Here's the code for our task:
package main
import (
"context"
"encoding/json"
"fmt"
"log"
"os"
"github.com/google/generative-ai-go/genai"
"google.golang.org/api/option"
)
func main() {
ctx := context.Background()
client, err := genai.NewClient(ctx, option.WithAPIKey(os.Getenv("API_KEY")))
if err != nil {
log.Fatal(err)
}
defer client.Close()
model := client.GenerativeModel("gemini-pro-vision")

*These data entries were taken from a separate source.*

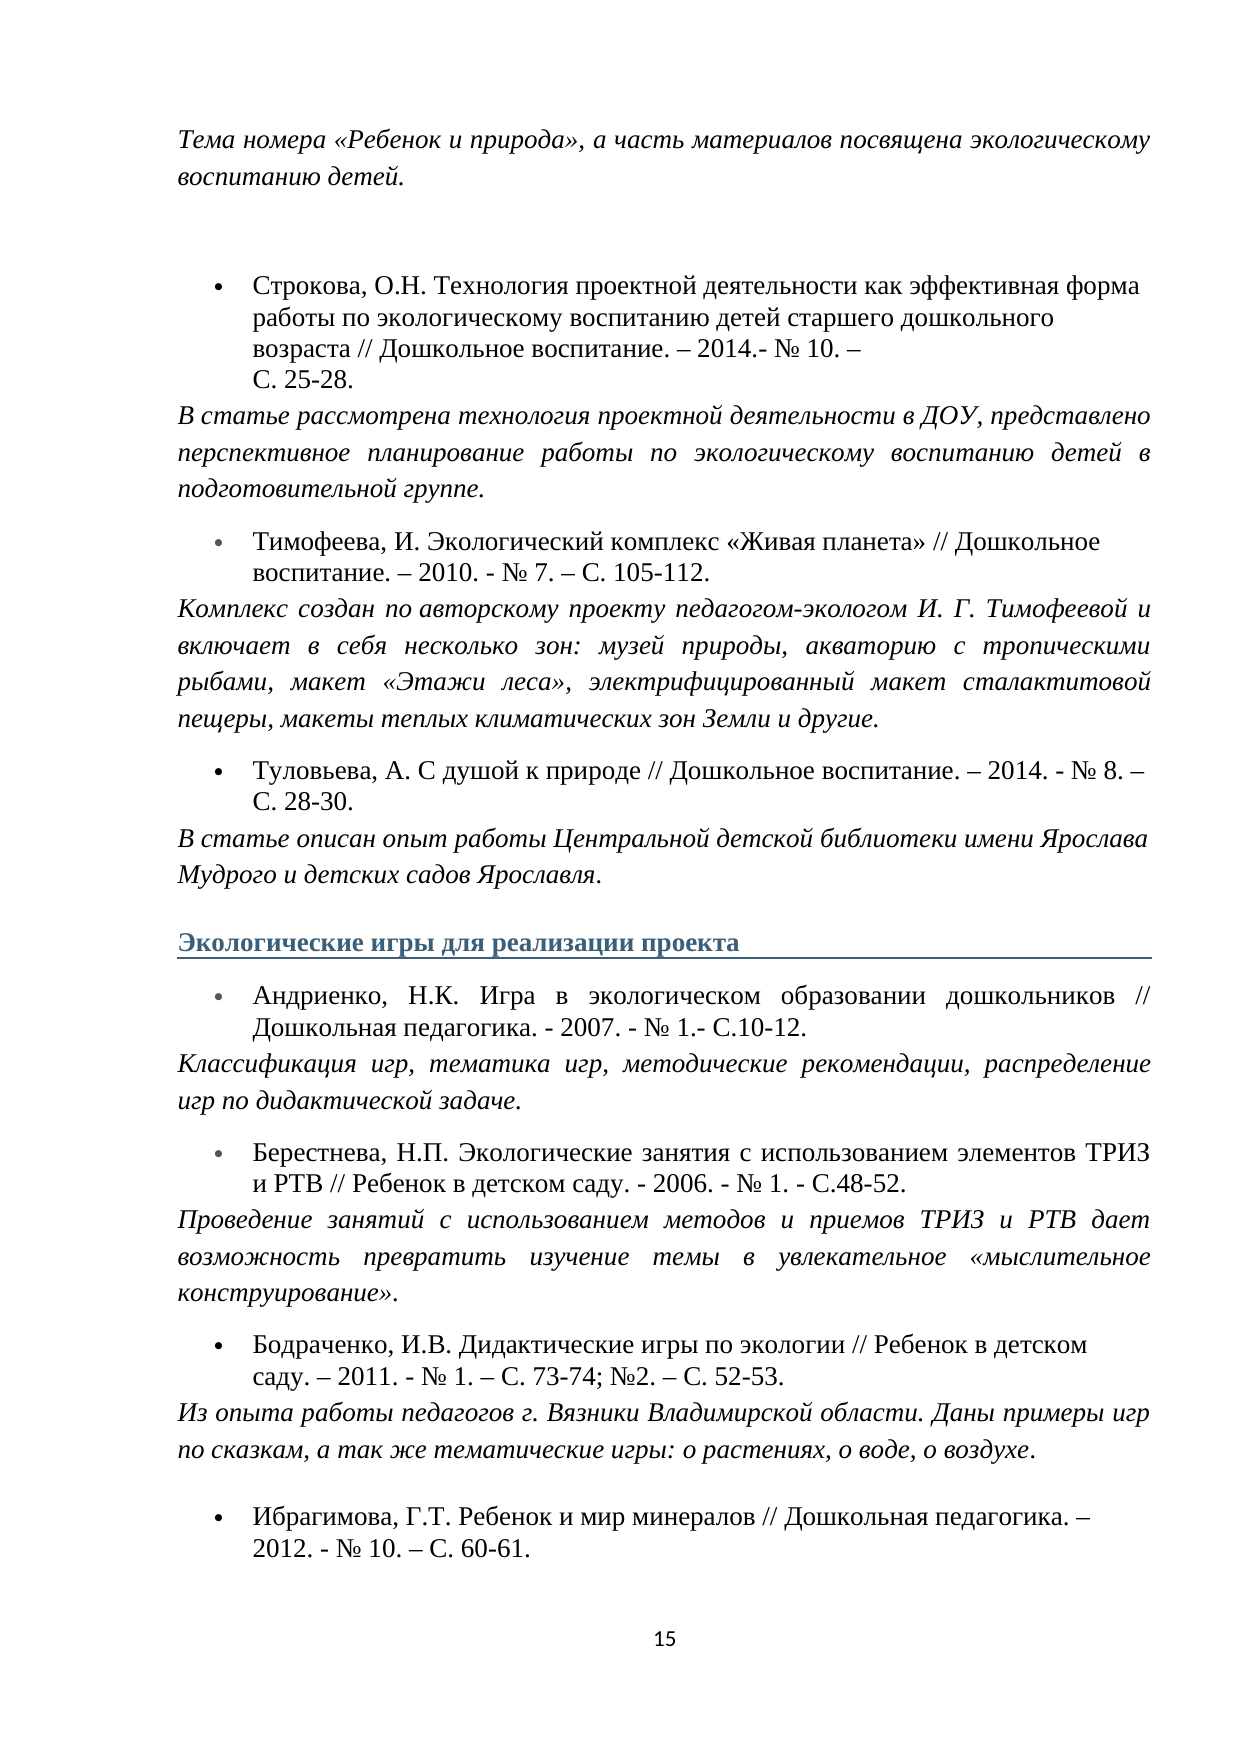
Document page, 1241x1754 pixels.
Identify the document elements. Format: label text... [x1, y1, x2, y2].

text В статье рассмотрена технология проектной деятельности в ДОУ, представлено перспективное планирование работы по экологическому воспитанию детей в подготовительной группе. [177, 394, 1152, 504]
list Ибрагимова, Г.Т. Ребенок и мир минералов // Дошкольная педагогика. – 2012. - № 10. – С. 60-61. [215, 1501, 1152, 1563]
text Из опыта работы педагогов г. Вязники Владимирской области. Даны примеры игр по сказкам, а так же тематические игры: о растениях, о воде, о воздухе. [177, 1391, 1152, 1464]
list Тимофеева, И. Экологический комплекс «Живая планета» // Дошкольное воспитание. – 2010. - № 7. – С. 105-112. [215, 524, 1152, 587]
list Туловьева, А. С душой к природе // Дошкольное воспитание. – 2014. - № 8. – С. 28-30. [215, 754, 1152, 816]
text Тема номера «Ребенок и природа», а часть материалов посвящена экологическому воспитанию детей. [177, 118, 1152, 191]
text Проведение занятий с использованием методов и приемов ТРИЗ и РТВ дает возможность превратить изучение темы в увлекательное «мыслительное конструирование». [177, 1198, 1152, 1308]
text С. 25-28. [252, 363, 1152, 394]
list Бодраченко, И.В. Дидактические игры по экологии // Ребенок в детском саду. – 2011. - № 1. – С. 73-74; №2. – С. 52-53. [215, 1328, 1152, 1391]
list Строкова, О.Н. Технология проектной деятельности как эффективная форма работы по экологическому воспитанию детей старшего дошкольного возраста // Дошкольное воспитание. – 2014.- № 10. – [215, 269, 1152, 363]
text Комплекс создан по авторскому проекту педагогом-экологом И. Г. Тимофеевой и включает в себя несколько зон: музей природы, акваторию с тропическими рыбами, макет «Этажи леса», электрифицированный макет сталактитовой пещеры, макеты теплых климатических зон Земли и другие. [177, 587, 1152, 733]
text Классификация игр, тематика игр, методические рекомендации, распределение игр по дидактической задаче. [177, 1042, 1152, 1115]
list Андриенко, Н.К. Игра в экологическом образовании дошкольников // Дошкольная педагогика. - 2007. - № 1.- С.10-12. [215, 979, 1152, 1042]
list Берестнева, Н.П. Экологические занятия с использованием элементов ТРИЗ и РТВ // Ребенок в детском саду. - 2006. - № 1. - С.48-52. [215, 1136, 1152, 1198]
text Экологические игры для реализации проекта [177, 926, 1152, 957]
text В статье описан опыт работы Центральной детской библиотеки имени Ярослава Мудрого и детских садов Ярославля. [177, 816, 1152, 889]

imgData1, err := os.ReadFile("../images/turtle1.png")
if err != nil {
log.Fatal(err)
}
imgData2, err := os.ReadFile("../images/turtle2.png")
if err != nil {
log.Fatal(err)
}
prompt := []genai.Part{
genai.ImageData("png", imgData1),
genai.ImageData("png", imgData2),
genai.Text("Describe the difference between these two pictures, with scientific detail"),
}
resp, err := model.GenerateContent(ctx, prompt...)
if err != nil {
log.Fatal(err)
}
bs, _ := json.MarshalIndent(resp, "", " ")
fmt.Println(string(bs))
}
Since the LLM API is multimodal, the SDK provides helper types like genai.ImageData and genai.Text to wrap inputs in a type-safe way. When we run this sample, we get the model's response dumped as a JSON object. The important part is:
"Content": {
"Parts": [
"The first picture is of a tortoise, which is a reptile characterized by
its hard shell. The second picture is of a sea turtle, which is a reptile
characterized by its flippers and streamlined shell. Tortoises are
terrestrial animals, while sea turtles are marine animals. Tortoises have
a domed shell, while sea turtles have a flattened shell. Tortoises have
thick, scaly skin, while sea turtles have smooth, leathery skin. Tortoises
have short legs with claws, while sea turtles have long flippers.
Tortoises have a slow metabolism and can live for over 100 years, while
sea turtles have a faster metabolism and typically live for around 50
years."
],
"Role": "model"
},
OK, so now we know :-)
Using the GCP Vertex SDK
If you're a GCP customer and have your GCP project set up with billing and everything else, you may want to use the Vertex Go SDK instead.
The great thing about how the Go SDKs work is that you barely have to change your code at all! The only changes are the import line, from:
"github.com/google/generative-ai-go/genai"
To:
"cloud.google.com/go/vertexai/genai"
And then change how you create the client, since the auth is different. For Vertex, the client should be created like this:
client, err := genai.NewClient(ctx, os.Getenv("GCP_PROJECT_ID"), "us-central1")
Where GCP_PROJECT_ID is an env var with your GCP project and the location/region can be set based on your preferences. The rest of the code remains exactly the same!
There are two SDKs because the features offered by the two products can differ in some cases. For example, the GCP one may allow you to read data directly from your storage buckets or database tables.
Code
The full code for all the samples in this post - along with the sample images - is available on GitHub.
Update 2024-01-31: see this post about accessing the Gemini models via langchaingo.